若いときから運動習慣があると体力水準を維持できる

文部科学省による体力テストを行った結果では、年齢を問わず週2~3回の運動習慣がある人と日頃全く運動をしない人では、体力の水準に差があると報告されています。

若いときから運動習慣がある人は、生涯にわたって高い水準の体力を維持する要因になると報告されています。

運動だけでなく、栄養管理も大切

5大栄養素である炭水化物、脂質、タンパク質、ビタミン、ミネラルをバランスよく摂取することが大切です。

人が動くためには、必ずエネルギーが必要になります。エネルギー源になるのが、炭水化物やタンパク質、脂質です

また、運動だけしていても筋肉量の減少を防ぐことはできません。筋肉はタンパク質で作られているため、タンパク質の摂取が大切です。

必要な栄養素を摂取しつつ、運動を行うとより一層効果がみられます。

疾患のコントロールも大切

もし、膝や腰に痛みを抱えていたり、慢性疾患を患っていると動きたくても無理が生じてしまいます。

運動を取り入れていくためにも、基礎疾患のコントロールが必要になります。

また、秋から冬になるとインフルエンザやノロウイルスなども流行するため、手洗いやうがいなどの感染予防も大切です。

その他にも課題は残されている

「フレイル」の概念では、抑うつや認知症などの精神神経的な問題、独居や老老介護などの社会的な問題も含まれています。

認知症は要介護の原因の第2位であることから、介護費増加の要因でもあり、最近より一層注目されています。

 

参考記事)

また、独居老人や老老介護が増え、身寄りがないため社会保障制度に頼らざるを得ない状況になっていることも我が国の課題であります。

まとめ

「ロコモ」、「フレイル」などの用語は結局のところ学会が作り出した概念であり、新たに何かを発見したというわけでありません。

これらの用語が日本中に広まることが大事なのです。

ご高齢になっても、転倒したり骨折したりしないように、イキイキとした生活を送れるように努めましょう。

学会が提唱した概念には、「医療費や介護費が年々増えてきているので、日本の皆さん自分で病気にならないように気をつけてください」との意味も含まれています。
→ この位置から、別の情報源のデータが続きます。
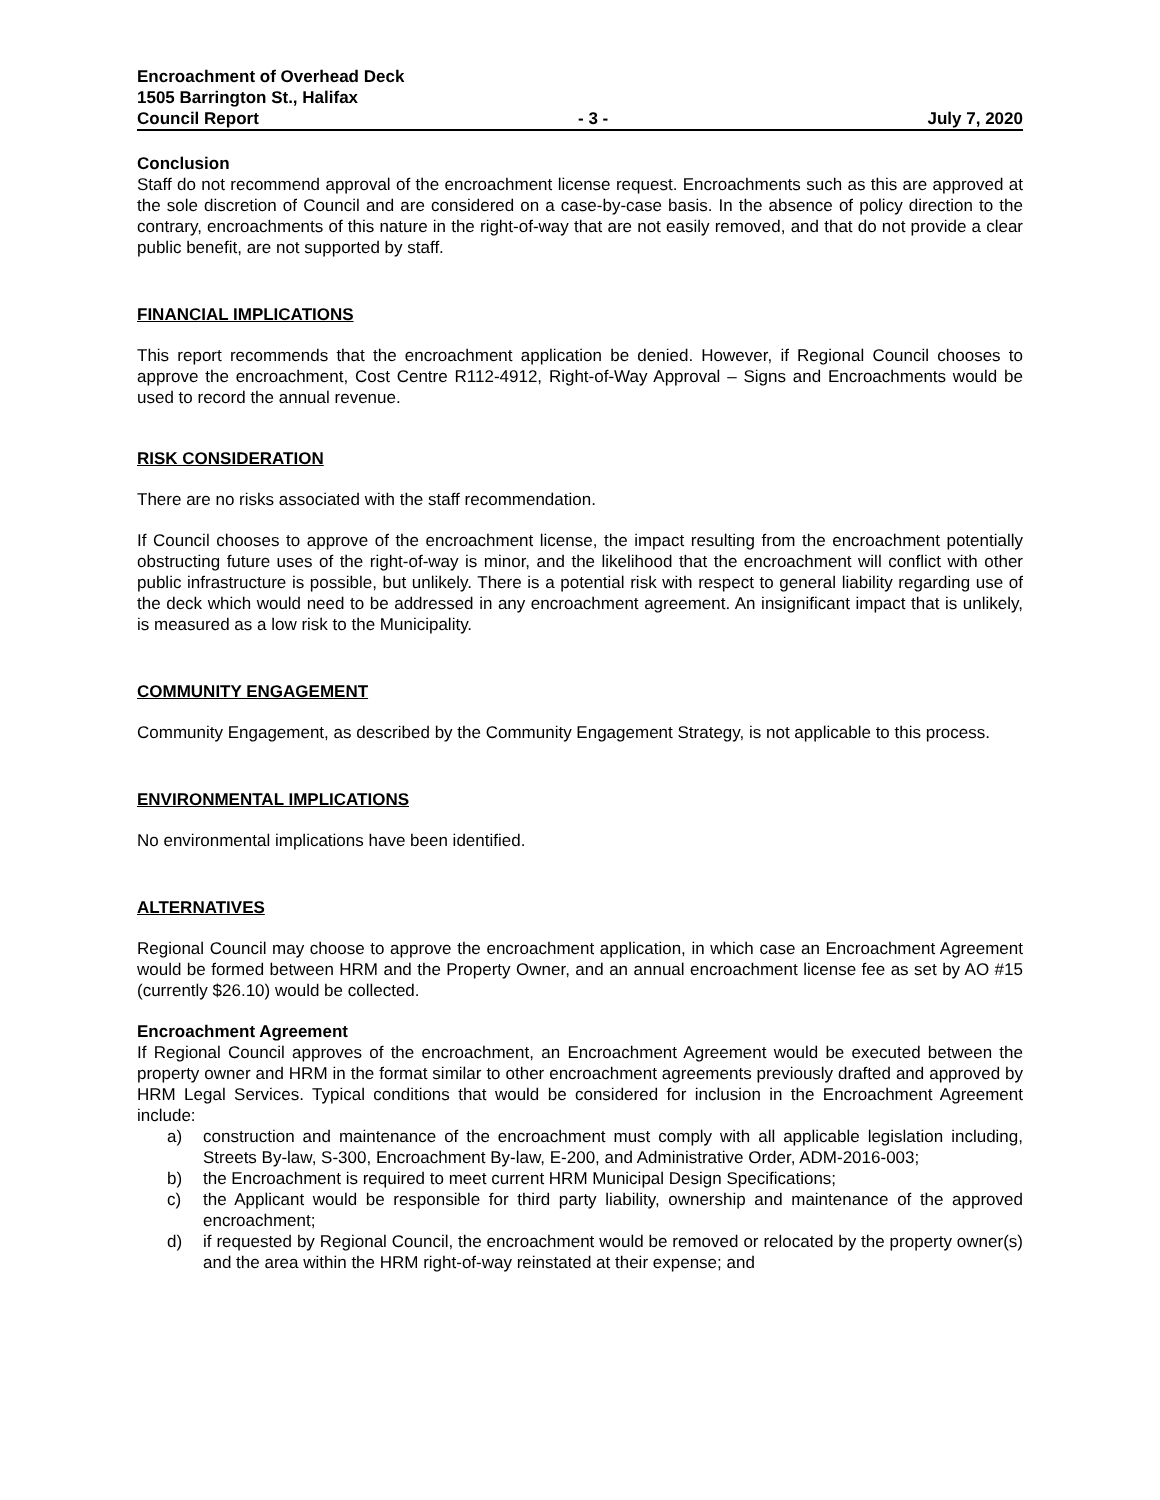Encroachment of Overhead Deck
1505 Barrington St., Halifax
Council Report - 3 - July 7, 2020
Conclusion
Staff do not recommend approval of the encroachment license request. Encroachments such as this are approved at the sole discretion of Council and are considered on a case-by-case basis. In the absence of policy direction to the contrary, encroachments of this nature in the right-of-way that are not easily removed, and that do not provide a clear public benefit, are not supported by staff.
FINANCIAL IMPLICATIONS
This report recommends that the encroachment application be denied. However, if Regional Council chooses to approve the encroachment, Cost Centre R112-4912, Right-of-Way Approval – Signs and Encroachments would be used to record the annual revenue.
RISK CONSIDERATION
There are no risks associated with the staff recommendation.
If Council chooses to approve of the encroachment license, the impact resulting from the encroachment potentially obstructing future uses of the right-of-way is minor, and the likelihood that the encroachment will conflict with other public infrastructure is possible, but unlikely. There is a potential risk with respect to general liability regarding use of the deck which would need to be addressed in any encroachment agreement. An insignificant impact that is unlikely, is measured as a low risk to the Municipality.
COMMUNITY ENGAGEMENT
Community Engagement, as described by the Community Engagement Strategy, is not applicable to this process.
ENVIRONMENTAL IMPLICATIONS
No environmental implications have been identified.
ALTERNATIVES
Regional Council may choose to approve the encroachment application, in which case an Encroachment Agreement would be formed between HRM and the Property Owner, and an annual encroachment license fee as set by AO #15 (currently $26.10) would be collected.
Encroachment Agreement
If Regional Council approves of the encroachment, an Encroachment Agreement would be executed between the property owner and HRM in the format similar to other encroachment agreements previously drafted and approved by HRM Legal Services. Typical conditions that would be considered for inclusion in the Encroachment Agreement include:
a) construction and maintenance of the encroachment must comply with all applicable legislation including, Streets By-law, S-300, Encroachment By-law, E-200, and Administrative Order, ADM-2016-003;
b) the Encroachment is required to meet current HRM Municipal Design Specifications;
c) the Applicant would be responsible for third party liability, ownership and maintenance of the approved encroachment;
d) if requested by Regional Council, the encroachment would be removed or relocated by the property owner(s) and the area within the HRM right-of-way reinstated at their expense; and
かつてメタボリックシンドローム、通称「メタボ」はかなり流行りましたよね。

「メタボ」は太っている人というイメージで広まりましたが、肥満は高血圧や糖尿病などになりやすく、医療費もかなりかかってしまいます。

日本の皆さんが「太らないようにしよう」と意識し、行動しているなら効果があったということですね。

「メタボ」のときみたいに、「ロコモ」や「フレイル」などの用語が日本に浸透すれば、健康寿命の延長、更には医療費削減など日本は良い方向に向かうのではないでしょうか。